I did as robert leleu suggested and recorded the piece with straight eighth notes.

It opened correctly.

But then I tried to change these to triplets using Command 3.

This is the result. It's completely wrong.

Attachment Size
Valpariso:Straight:Edited.mscz 2.41 KB

In reply to by TomBliss

Oh - and while I'm on,

The manual says that making dotted notes and tuplets uses the Ctrl key.

http://musescore.org/en/handbook/tuplet

Eventually I found out that this is wrong.

It is - on a Mac, anyway - the Command key - the one with the square-with-looped-corners on. This is the PC version of Apple's best invention - the Apple Key.

That's why Control 3 was having no effect.

Who should I contact about correcting the manual?

In reply to by TomBliss

The manual was kinda made originally from a Windows perspective. Ctrl is correct on windows... but in general, for pretty much anything, anytime something says ctrl for a program that runs on windows, you can assume on a mac it's command. Just like copy/paste is ctrl-c&v on a windows, but command-c&v on a mac.

Actually, here's a relevant thread that I just saw the other day because a spammer bumped it up oddly enough:
http://musescore.org/en/node/2001

Basically, it's known that the manual needs improving... it's just somebody needs to take some time and do it.

In reply to by ceegers

Ok - thanks.

Going back to the tuplet problem, light is starting to dawn.

When you guys talk about inputting a note that "specifies the full duration of the triplet" you are actually referring to what I would have called (in my ignorance) the "combined duration of all three triplets" yes?

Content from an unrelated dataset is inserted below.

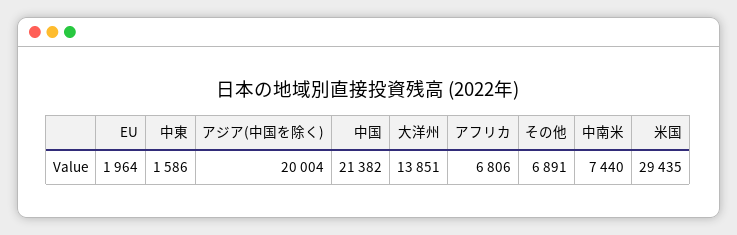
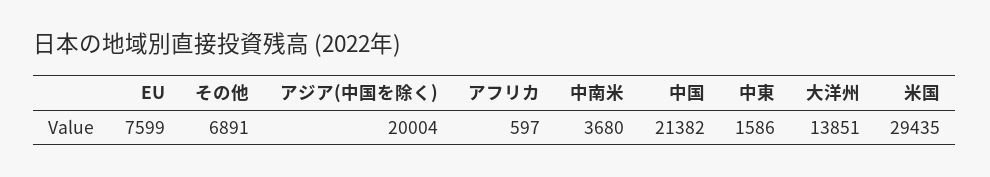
EU: 1964 -> 7599
アフリカ: 6806 -> 597
中南米: 7440 -> 3680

Is that the problem? You see I would call the individual note a triplet, and the group of three a 'group of three' or something similar. Maybe the manual should have a little note to make this crystal clear to those of us who normally avoid written music. It would certainly have saved me a few days of confusion and hair-tearing.

So..

When MuseScore imports a midi triplet, and I try to change it into a MuseScore triplet by pressing Command 3, it is actually changing a note that is ALREADY (almost) a triplet into 3 triplets, which is why they become too short and have two rests after them.

Is that correct?

If this is the case, then obviously there is no point in trying to convert a midi-imported file containing triples and dotted notes to show those triplets or dotted notes in MuseScore - because effectively you have to manually re-write most of the score.

If this is the case, how come Finale presents these correctly?

When you quantize in Protools or Cubase, you can set the grid to be dotted notes or triplets.

But when you import into MuseScore you only get 1/2, 1/4, 1/8, 1/16 etc.

Surely the simple solution is to change that import dialogue to include dots and triplet options.

Or is that beyond the capabilities of the MuseScore mother code?

Tom

In reply to by TomBliss

I added the equivalent shortcuts for Mac OS on the tuplet page. Feel free to help out with other pages.

Creating notation from a basic MIDI file is very difficult since it requires a lot of interpretation (by a computer). As you have pointed out, current versions of MuseScore do not correctly interpret tuplets from MIDI file.

In reply to by David Bolton

Is it too much to have a sentence added which allows for the other (possibly technically incorrect but commonplace) use of the word triplet/tuplet to describe a note rather than a group?

I've now read a lot of the comments in the forum, and this misunderstanding seems to lie at the root of a lot of people's problems.

In reply to by TomBliss

Somebody could certainly do that (even you).
However, the page does show with pictures a quarter note becoming 3 triplet eighth notes. If somebody looks at the step-by-step instructions/pictures, that should be enough to understand how it works.